/testing/libfuzzer/fuzzers/url.proto

http://github.com/chromium/chromium · Protocol Buffers · 94 lines · 22 code · 12 blank · 60 comment · 0 complexity · 314d8dc24b680c13aca9dd6127f4c568 MD5 · raw file

  1. // Copyright 2017 The Chromium Authors. All rights reserved.
  2. // Use of this source code is governed by a BSD-style license that can be
  3. // found in the LICENSE file.
  4. // This file contains the definition of the Url protobuf used in the
  5. // url_parse_proto_fuzzer that is meant to serve as an example for future
  6. // Chromium fuzzers that use libprotobuf-mutator.

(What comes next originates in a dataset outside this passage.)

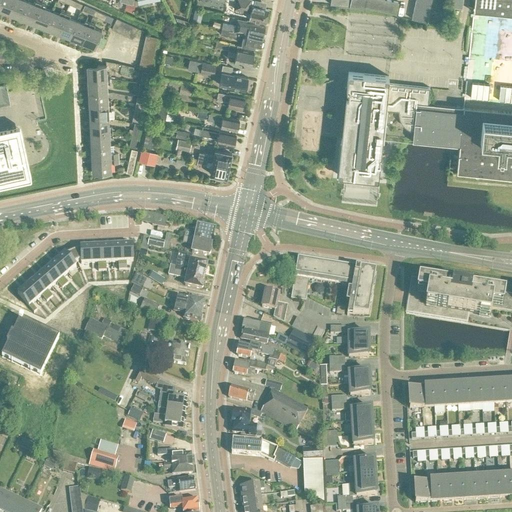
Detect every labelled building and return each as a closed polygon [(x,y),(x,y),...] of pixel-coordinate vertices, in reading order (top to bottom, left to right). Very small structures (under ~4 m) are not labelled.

  7. // We will consider the format of a URL for this fuzzer, to be
  8. // [scheme:][//[user[:password]@]host[:port]][/path][?query][#value]
  9. // There may be some URLs Chromium treats as valid that this syntax does not
  10. // capture. However, we will ignore them for the sake of simplicity.
  11. // It is recommended to read this file in conjunction with
  12. // convert_protobuf_to_string() in url_parse_proto_fuzzer.cc as logic in this
  13. // function is sometimes used to ensure that the Url Protocol Buffer obeys the
  14. // syntax we have defined for URLs. Though reading it is completely unecessary
  15. // for understand this fuzzer, we have roughly followed RFC 3986
  16. // (https://tools.ietf.org/html/rfc3986) which defines the syntax of URIs (which
  17. // URLs are a subset of).
  18. syntax = "proto2";
  19. package url_parse_proto_fuzzer;
  20. // Here we define the format for a Url Protocol Buffer. This will be passed to
  21. // our fuzzer function.
  22. message Url {
  23. // If there is a scheme, then it must be followed by a colon. A scheme is in
  24. // practice not required in a URL. Therefore, we will define the scheme as
  25. // optional but ensure it is followed by a colon in our conversion code if it
  26. // is included.
  27. optional string scheme = 1;
  28. enum Slash {
  29. NONE = 0; // Seperate path segments using ""
  30. FORWARD = 1; // Seperate path segments using /
  31. BACKWARD = 2; // Seperate path segments using \
  32. }
  33. // The syntax rules of the two slashes that precede the host in a URL are
  34. // surprisingly complex. They are not required, even if a scheme is included
  35. // (http:example.com is treated as valid), and are valid even if a scheme is
  36. // not included (//example.com is treated as file:///example.com). They can
  37. // even be backslashes (http:\\example.com and http\/example.com are both
  38. // valid) and there can be any number of them (http:/example.com and
  39. // http://////example.com are both valid).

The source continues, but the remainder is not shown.